Les salmonelloses shigelloses
Ces maladies s'attrapent par voie buccale. Un vaccin existe contre la fièvre typhoïde (qui est une salmonellose) mais pas contre toutes les bactéries. Ces maladies peuvent être graves malgré le traitement en règle pourtant très efficace.
Maladies des « mains sales »
CHOLÉRA, HÉPATITE A, TURISTA, SALMONELLOSES SHIGELLOSES ont toutes en commun de s'attraper par voie orale, soit par l'eau ou par des aliments contaminés, soit en portant les mains à la bouche après avoir touché un objet contaminé.
Il est donc important :
- de se laver les mains,
- de ne pas porter les mains à la bouche,
- d'éplucher les fruits et légumes et de manger des produits à la préparation dûment contrôlée,
- de ne boire que des produits en emballage clos que l'on ouvre soi-même sans les partager (contamination buccale).
D'autres affections
D'autres affections bactériennes, virales ou parasitaires, existent dans les pays traversés par le rallye. Le risque d'être touché par l'une d'elles est faible, voire nul. Pour s'en prémunir, nous insistons à nouveau sur l'importance de se protéger contre les piqûres d'insectes (et pas seulement de moustiques), de toujours porter des chaussures, de ne pas se baigner en eau douce et d'éviter le contact avec les animaux.
En conclusion
Il faut absolument :
- se prémunir contre le paludisme,
- être vacciné contre la fièvre jaune,
- éventuellement, se faire vacciner contre l'hépatite A et la typhoïde,
- et, bien sûr, ne pas oublier les vaccinations habituelles qui doivent être à jour : Diphtérie, Tétanos, Polio, Hépatite B.

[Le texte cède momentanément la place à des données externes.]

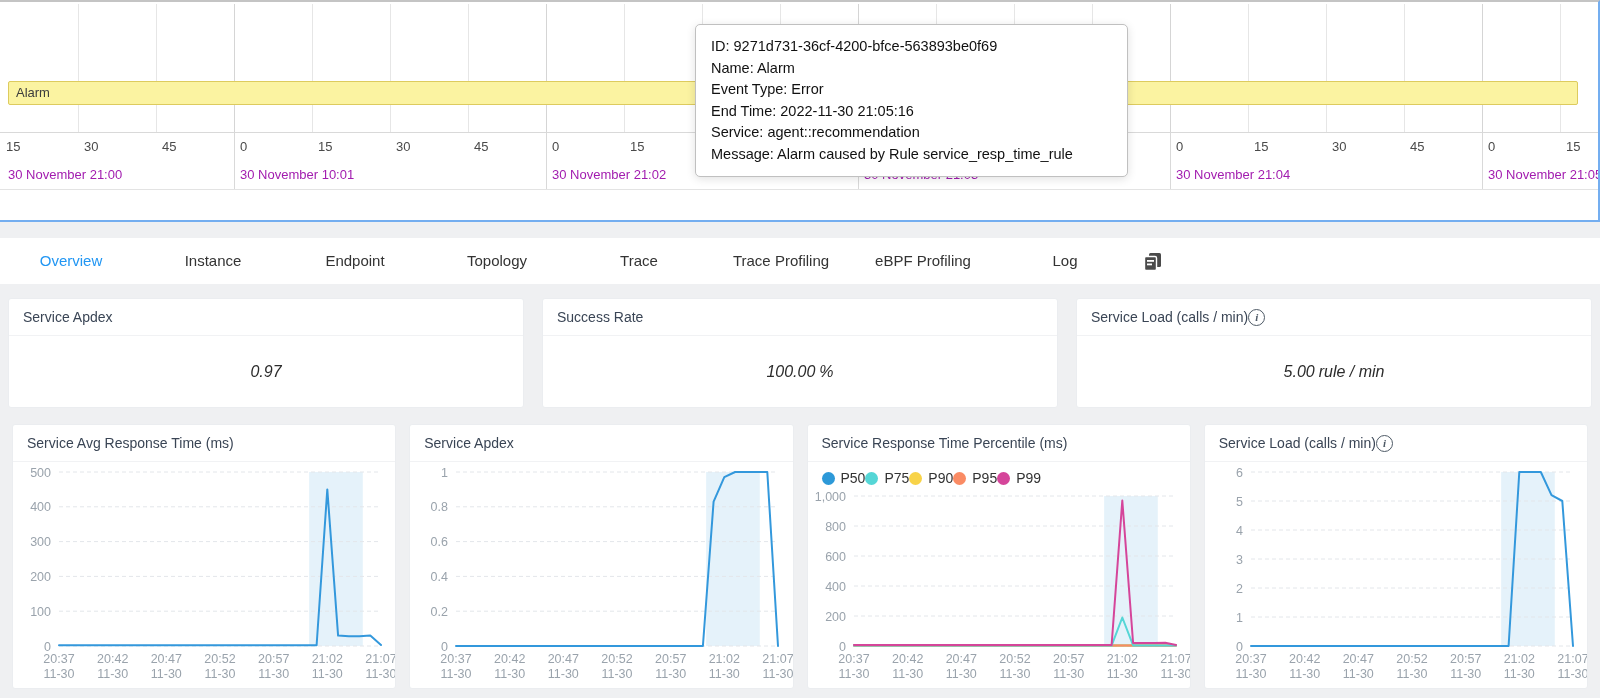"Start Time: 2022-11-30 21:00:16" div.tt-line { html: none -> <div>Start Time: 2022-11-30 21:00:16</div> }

Seul votre médecin traitant est habilité à vous conseiller au mieux sur les choix à prendre.
Autres risques médicaux
Nous ne ferons que rappeler la fréquence du virus du
Sida et des maladies sexuellement transmissibles dans les différents pays traversés et que les règles qui s'appliquent dans votre pays y sont bien évidemment également valables.
La déshydratation
Elle survient insidieusement, participe grandement à la fatigue et peut être responsable d'incidents désagréables telles les coliques néphrétiques. Nous perdons par la peau de l'eau mais également des sels (en particulier, du Nacl ou sel de cuisine).
Il y a donc lieu :
- de vérifier ses réserves d'eau et de les compléter chaque fois que possible,
- de boire de l'eau, mais également de manger les rations qui vous sont données le matin,
- ou de boire des produits spécialement préparés.
Un bon moyen de surveillance :
les urines doivent restées claires.
Les plaies et brûlures
Elles doivent être désinfectées et couvertes par un pansement en attendant les soins appropriés.

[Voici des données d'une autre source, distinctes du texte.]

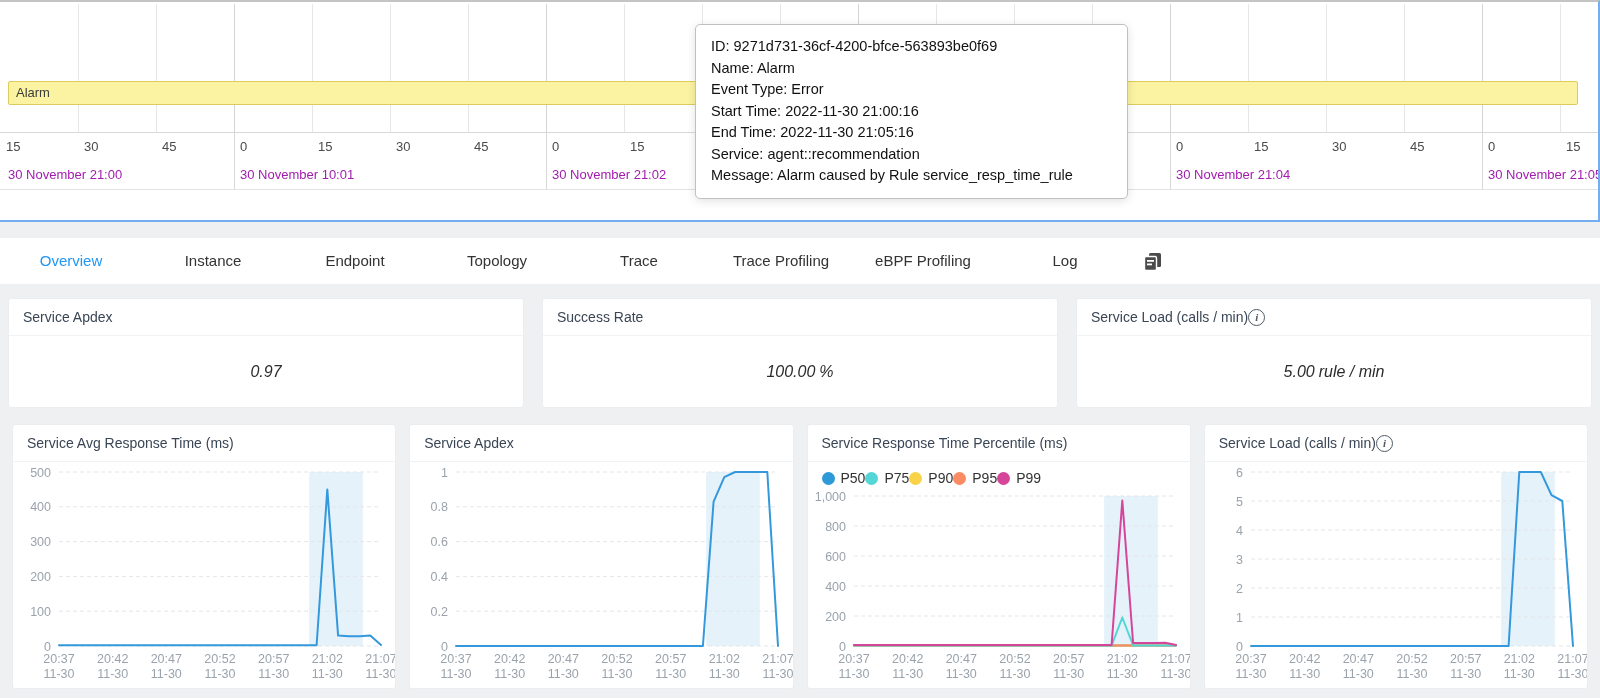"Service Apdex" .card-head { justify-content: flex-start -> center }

D'oú l'intérêt de posséder une pharmacie minimale :
- un désinfectant,
- quelques compresses,
- un bandage,
- de l'adhésif,
- et quelques comprimés anti-diarrhéiques
Sachez que ces informations, qui n'ont bien évidemment pas pour but de vous inquiéter, vous sont communiquées à titre préventif afin que vous puissiez vous protéger efficacement et passer ainsi d'excellents moments sur le Dakar.